Adam Langley <agl <at> google.com>
2013-11-25 23:27:58 GMT
Sad as it is, in order to work on public Internet all browsers
implement TLS fallback: in the event of a handshake failure they will
retry the connection with a lesser SSL/TLS version.
This means that an active attacker can disable AES-GCM support and,
ultimately, ECDHE if they push the browser back to SSLv3. It would be
good to finally do something about this.
As I've mentioned before, with Chrome 31, we removed support for
falling back to SSLv3 for Google sites. With Chrome 32, we were
planning on removing all fallback for Google sites.
Chrome 31 has been released and saw a fair amount of breakage due to
an anti-virus that (in some configurations) acts as a local MITM and
had bugs.
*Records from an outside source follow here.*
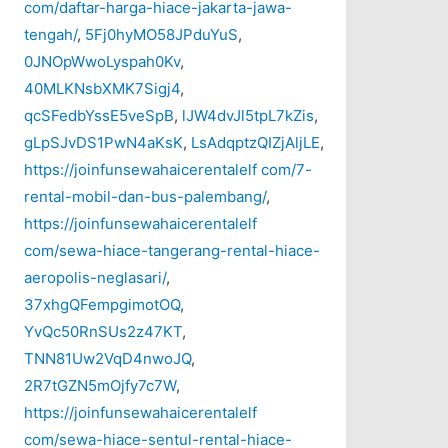
com/daftar-harga-hiace-jakarta-jawa-
tengah/
,
5Fj0hyMO58JPduYuS
,
0JNOpWwoLyspah0Kv
,
40MLKNsbXMK7Sigj4
,
qcSFedbYssE5veSpB
,
lJW4dvJl5tpL7kZis
,
gLpSJvDS1PwN4aKsK
,
LsAdqptzQIZjAljLE
,
https://joinfunsewahaicerentalelf com/7-
rental-mobil-dan-bus-palembang/
,
https://joinfunsewahaicerentalelf
com/sewa-hiace-tangerang-rental-hiace-
aeropolis-neglasari/
,
37xhgQFempgimotOQ
,
YvQc50RnSUs2z47KT
,
TNN81Uw2VqD4nwoJQ
,
2R7tGZN5mOjfy7c7W
,
https://joinfunsewahaicerentalelf
com/sewa-hiace-sentul-rental-hiace-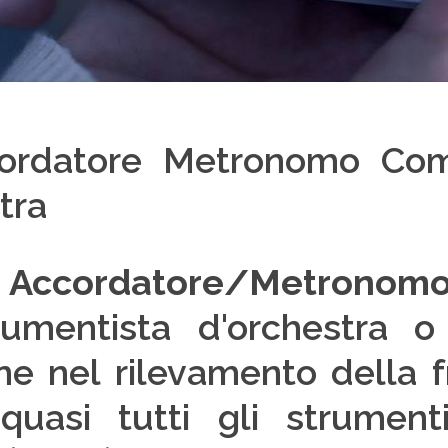
rdatore Metronomo Comb
tra
n
Accordatore/Metronom
rumentista d'orchestra o
one nel rilevamento della
quasi tutti gli strumenti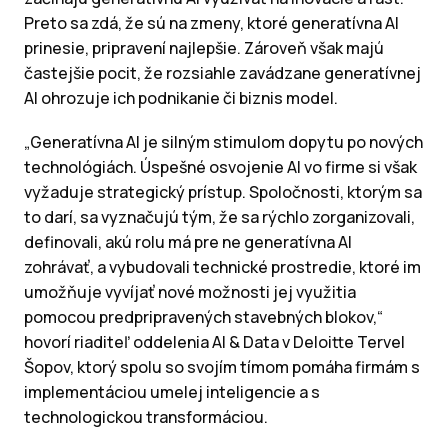
Preto sa zdá, že sú na zmeny, ktoré generatívna AI
prinesie, pripravení najlepšie. Zároveň však majú
častejšie pocit, že rozsiahle zavádzane generatívnej
AI ohrozuje ich podnikanie či biznis model.
„Generatívna AI je silným stimulom dopytu po nových
technológiách. Úspešné osvojenie AI vo firme si však
vyžaduje strategický prístup. Spoločnosti, ktorým sa
to darí, sa vyznačujú tým, že sa rýchlo zorganizovali,
definovali, akú rolu má pre ne generatívna AI
zohrávať, a vybudovali technické prostredie, ktoré im
umožňuje vyvíjať nové možnosti jej využitia
pomocou predpripravených stavebných blokov,“
hovorí riaditeľ oddelenia AI & Data v Deloitte Tervel
Šopov, ktorý spolu so svojím tímom pomáha firmám s
implementáciou umelej inteligencie a s
technologickou transformáciou.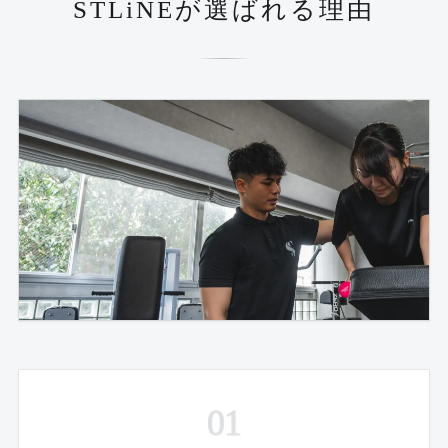
STLiNEが選ばれる理由
01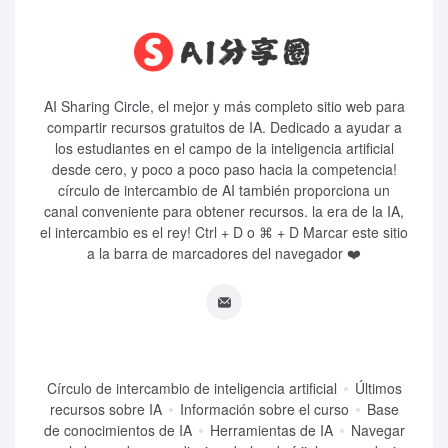
AI Sharing Circle, el mejor y más completo sitio web para
compartir recursos gratuitos de IA. Dedicado a ayudar a
los estudiantes en el campo de la inteligencia artificial
desde cero, y poco a poco paso hacia la competencia!
círculo de intercambio de AI también proporciona un
canal conveniente para obtener recursos. la era de la IA,
el intercambio es el rey! Ctrl + D o ⌘ + D Marcar este sitio
a la barra de marcadores del navegador ❤️
Círculo de intercambio de inteligencia artificial
Últimos
recursos sobre IA
Información sobre el curso
Base
de conocimientos de IA
Herramientas de IA
Navegar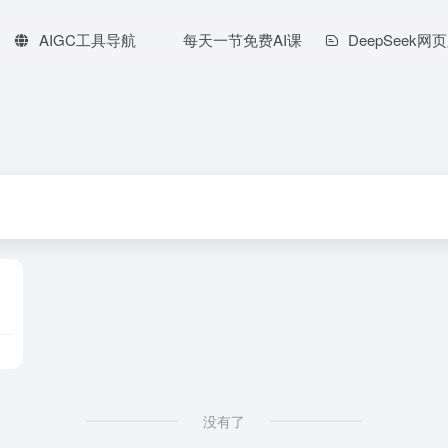
AIGC工具导航
每天一节免费AI课
DeepSeek网
没有了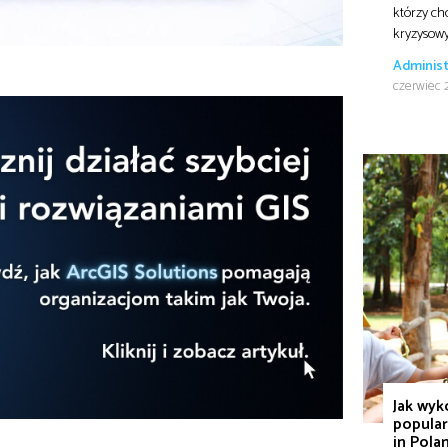
którzy ch
kryzysow
Administ
czerwiec 
Jak wyk
popular
in Pola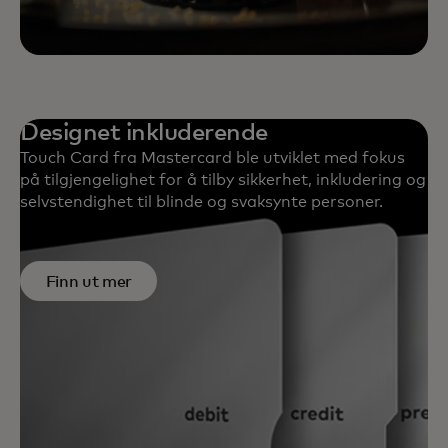
Designet inkluderende
Touch Card fra Mastercard ble utviklet med fokus
på tilgjengelighet for å tilby sikkerhet, inkludering og
selvstendighet til blinde og svaksynte personer.
Finn ut mer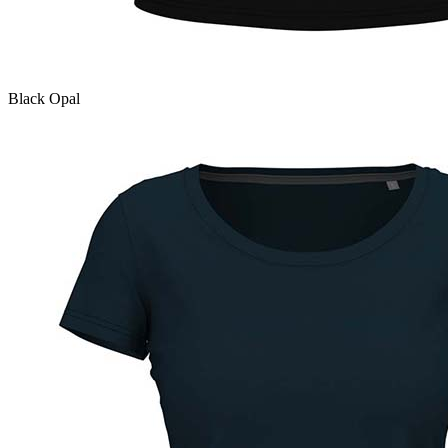
Black Opal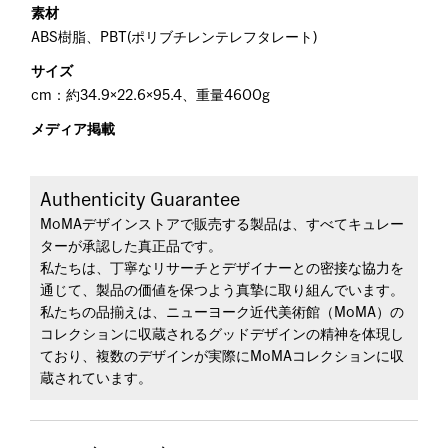
素材
ABS樹脂、PBT(ポリブチレンテレフタレート)
サイズ
cm：約34.9×22.6×95.4、重量4600g
メディア掲載
Authenticity Guarantee
MoMAデザインストアで販売する製品は、すべてキュレー
ターが承認した真正品です。
私たちは、丁寧なリサーチとデザイナーとの密接な協力を
通じて、製品の価値を保つよう真摯に取り組んでいます。
私たちの品揃えは、ニューヨーク近代美術館（MoMA）の
コレクションに収蔵されるグッドデザインの精神を体現し
ており、複数のデザインが実際にMoMAコレクションに収
蔵されています。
Previously it was depending on browsers falling back to
SSLv3 in order to function at all.
I've since contacted a few other anti-virus and MITM vendors and asked
them about the Chrome 32 change. A couple have informed me that they
will break, at least in some configurations, if Chrome removes all
fallback because they cannot do version negotiation correctly.
I had expected the problems to come in the form of DPI devices sniping
TLS 1.2 connections with injected RSTs rather than MITMs. These
experiments in Chrome 31 and 32 were designed to probe how large a
problem they were. The plan was always to gather information and then
figure out a general solution that avoids having a special case for
Google sites in Chrome.
Since the MITMs are turning out to be the problem, I think the plan
needs rethinking as the general solution need not break MITMs and thus
could be deployed more easily.
Thus I'd like to propose the design of an SCSV with which we can move forward:
In the event that a client is making a fallback connection, it
includes TLS_FALLBACK_SCSV (0x5600) in the list of cipher suites. A
current server which sees this cipher suite in a ClientHello SHOULD
return a fatal alert, inappropriate_fallback (86) and abort the
This will not break MITMs because they will not process the SCSV. Any
vendors that try to support the SCSV while having bugs that need
fallback will find out when things stop working. But that, thankfully,
will be their problem based on the Universal Rule of Users: the last
thing that updated is to blame.
Of course, this doesn't mean that firewalls won't turn out to be a
problem but, at the moment, we can't even figure that out because of
the the broken MITMs. We can't protect MITMed users, but it would be
nice if they didn't ruin it for everyone else.